Cherry Hospital Fire Department

Let’s look back at state hospital fire protection in our state and specifically Cherry Hospital outside Goldsboro. We’ve long documented the fire department and apparatus at Broughton Hospital in Morganton, but did you know that Cherry Hospital also had a fire department?

First, some background. The facility first opened in 1880 and served black patients for most of facility’s history. By 1924, the hospital– then-named the State Hospital for the Colored Insane– had its own fire department. Nine employees operated three hose reels with 600 feet of 2 1/2-hose and 800 feet of 2-inch hose by 1901, noted Sanborn Fire Insurance Maps at the time.

Fast-forward a few decades and the hospital fire department was upgraded with its first fire truck, as noted in a new old article on the subject, from the News-Argus on October 6, 1949.

Reported W. J. Sadler, there had never been any “fires of consequence” during the 75+ years that the hospital had operated. And now, the threat of fire was further reduced with delivery of a Ford/Ward LaFrance pumper just a few days ago. That plus that many modern fireproof buildings on campus. The truck cost $7,500, carried 300 gallons of water, and could pump 500 to 650 gallons per minute with a pressure of 150 PSI.

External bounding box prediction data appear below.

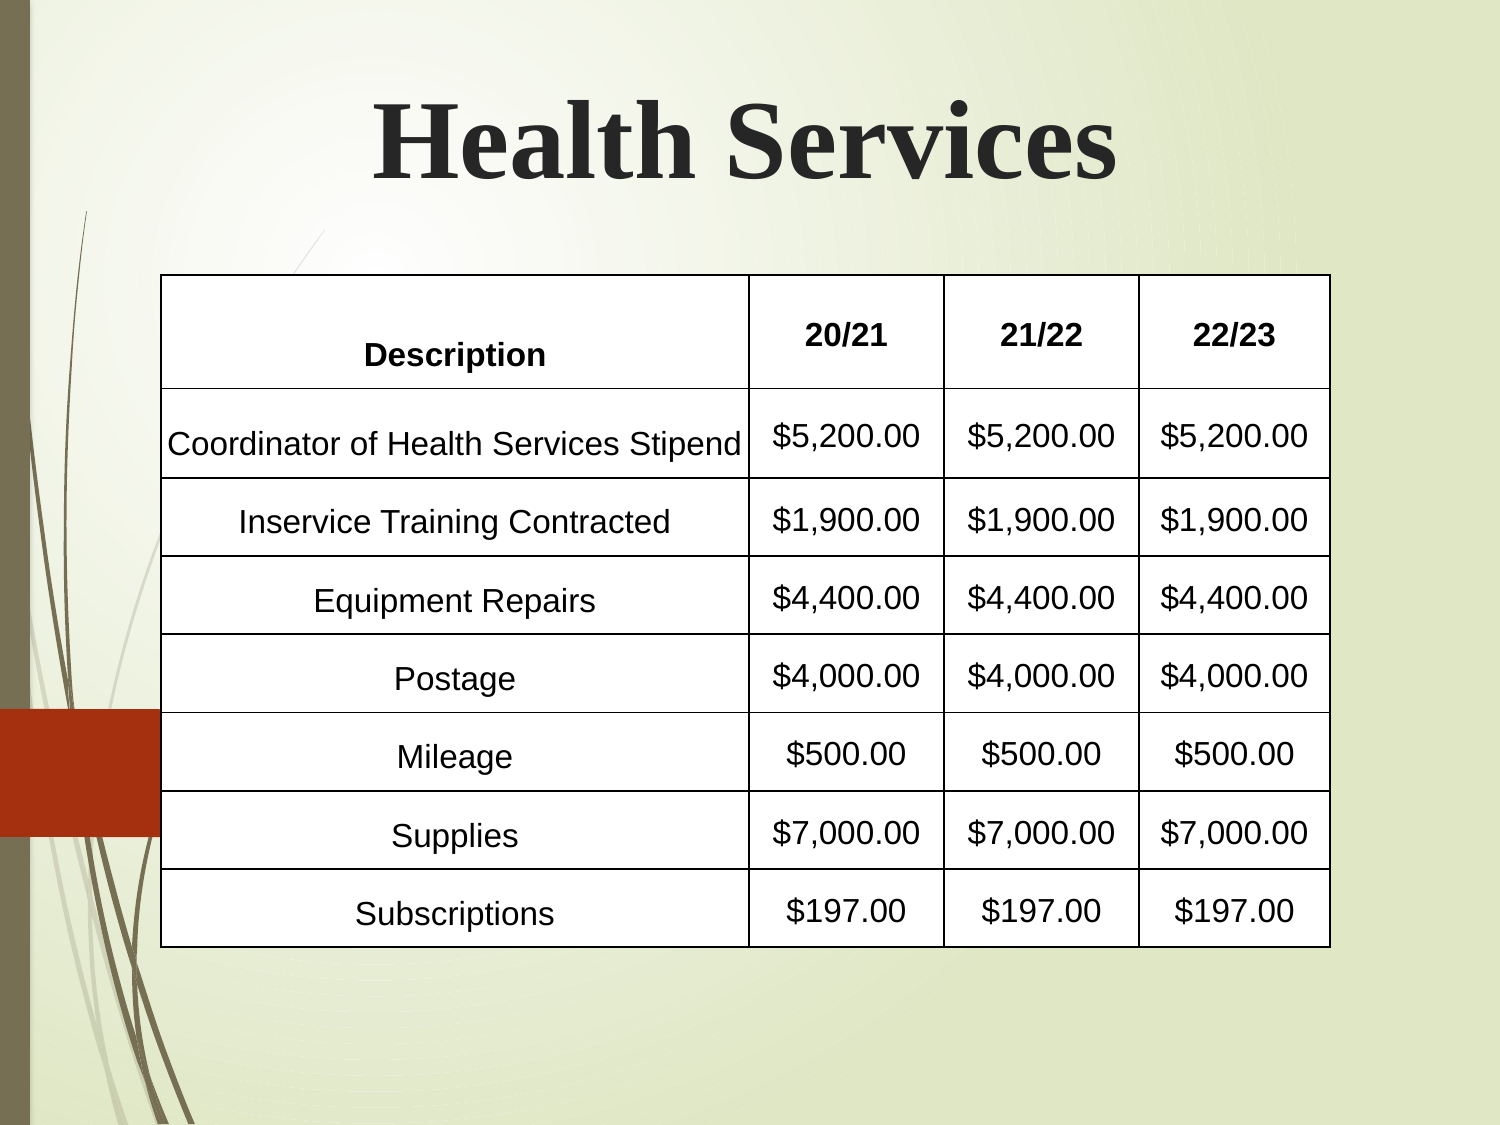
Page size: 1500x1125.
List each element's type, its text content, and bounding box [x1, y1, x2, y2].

table_cell Supplies [162, 792, 748, 868]
table_cell $197.00 [750, 870, 943, 946]
table_cell Equipment Repairs [162, 557, 748, 633]
table_cell $4,400.00 [1140, 557, 1329, 633]
table_header 20/21 [750, 276, 943, 388]
table_cell Postage [162, 635, 748, 712]
text_box Health Services [0, 0, 1496, 211]
table_cell $197.00 [945, 870, 1138, 946]
table_header 21/22 [945, 276, 1138, 388]
table_cell Subscriptions [162, 870, 748, 946]
table_cell $7,000.00 [1140, 792, 1329, 868]
table_cell $1,900.00 [750, 479, 943, 555]
table_cell $4,000.00 [750, 635, 943, 712]
table_cell $500.00 [750, 713, 943, 790]
table_cell $500.00 [1140, 713, 1329, 790]
table_cell $5,200.00 [1140, 389, 1329, 477]
table_cell $500.00 [945, 713, 1138, 790]
table_header Description [162, 276, 748, 388]
table_cell $4,400.00 [945, 557, 1138, 633]
table_cell $5,200.00 [945, 389, 1138, 477]
table_cell Inservice Training Contracted [162, 479, 748, 555]
table_cell Coordinator of Health Services Stipend [162, 389, 748, 477]
table_cell $5,200.00 [750, 389, 943, 477]
table_cell $7,000.00 [750, 792, 943, 868]
table_cell Mileage [162, 713, 748, 790]
table_cell $4,000.00 [945, 635, 1138, 712]
table_header 22/23 [1140, 276, 1329, 388]
table_cell $197.00 [1140, 870, 1329, 946]
table_cell $4,400.00 [750, 557, 943, 633]
table_cell $1,900.00 [1140, 479, 1329, 555]
table_cell $1,900.00 [945, 479, 1138, 555]
table_cell $4,000.00 [1140, 635, 1329, 712]
table_cell $7,000.00 [945, 792, 1138, 868]
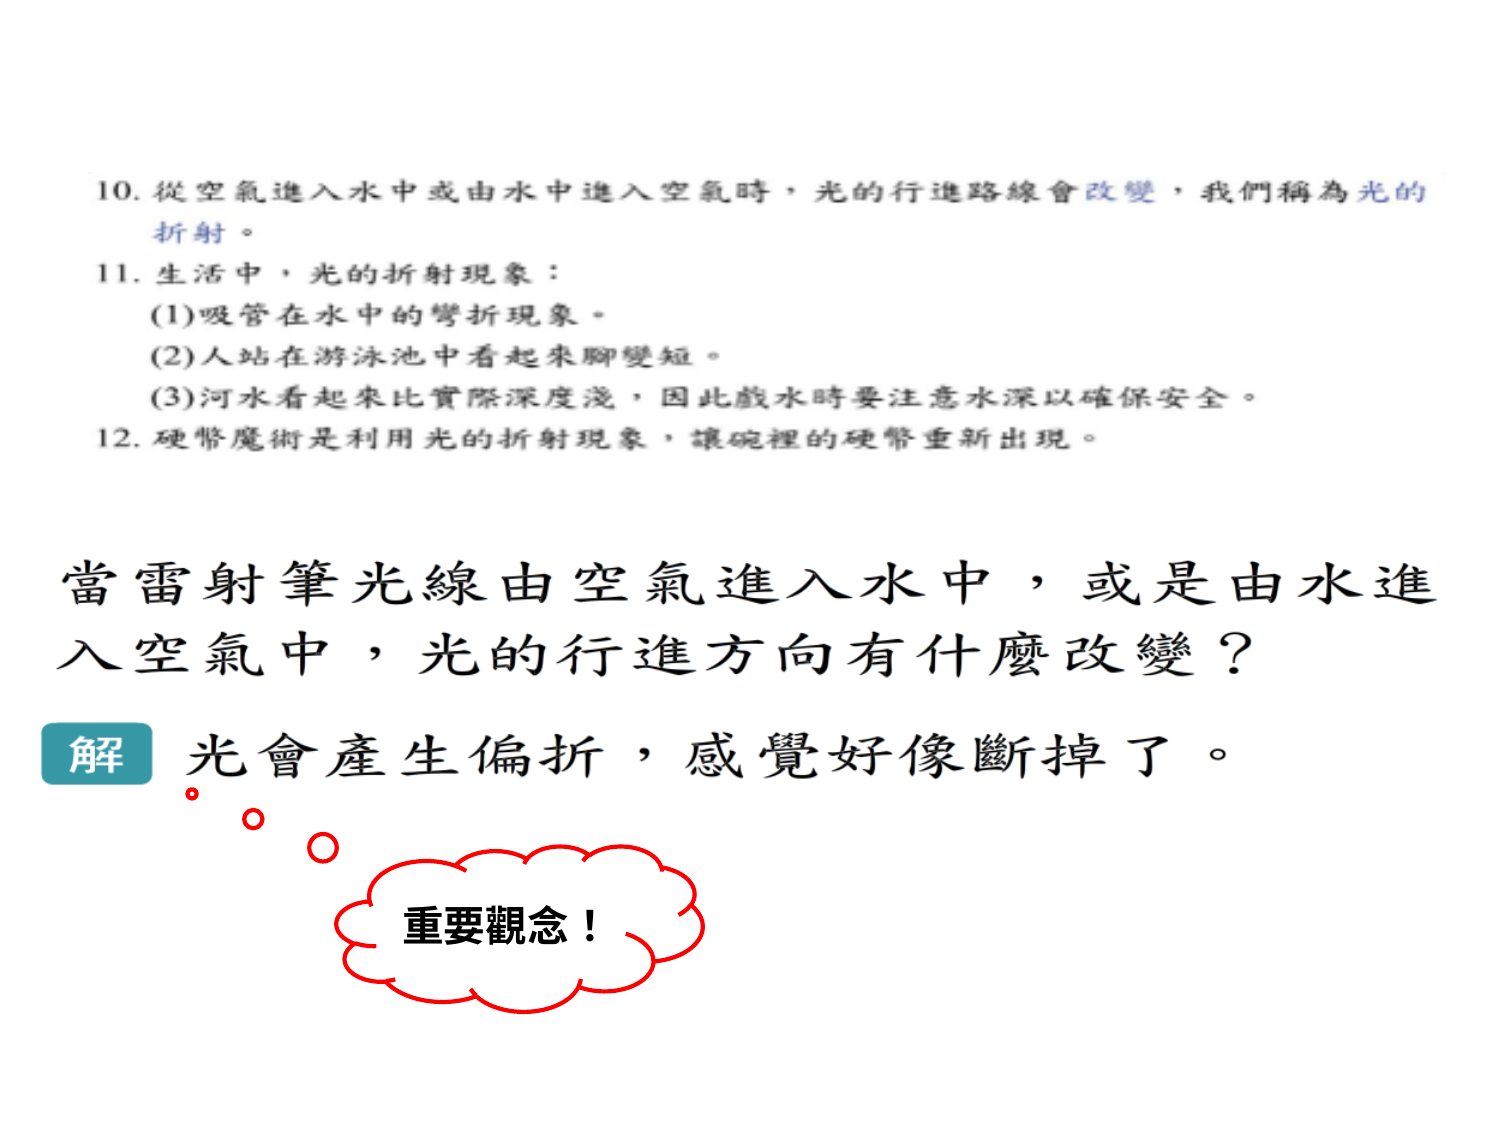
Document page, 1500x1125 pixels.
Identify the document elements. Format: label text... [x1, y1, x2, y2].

text_box 重要觀念！ [242, 819, 265, 831]
picture [88, 172, 1448, 471]
picture [29, 538, 1462, 811]
text_box 重要觀念！ [334, 844, 705, 1015]
text_box 重要觀念！ [307, 831, 339, 864]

It replaced the “ancient reel-hose cart” that was the hospital’s only fire equipment. And the truck could pump (draft) water from any “ditch, pond, or other stream” and any other “outlying areas of the hospital” where there were no hydrants.

The fire truck carried 1,000 feet of 2 1/2 hose and the hospital fire department had 2,000 feet in reserve. The also had “several miles” of water mains and 15 hydrants, with more of both to be installed later, said Fire Chief Hubert Clark.

It was also equipped with a combination “stream-and-fog” nozzle, a new piece of technology for creating a “fog” that could virtually “smother” fires that were “not of the most intense variety.”

The department was comprised of “technical specialists at the hospital” and the volunteer members held drills “at regular intervals.” The city fire department was also always willing to respond and assist, “should the need arise.”

The new pumper had been “thoroughly tested and approved by the National Board of Fire Underwriters” and received a Class A rating, the highest possible.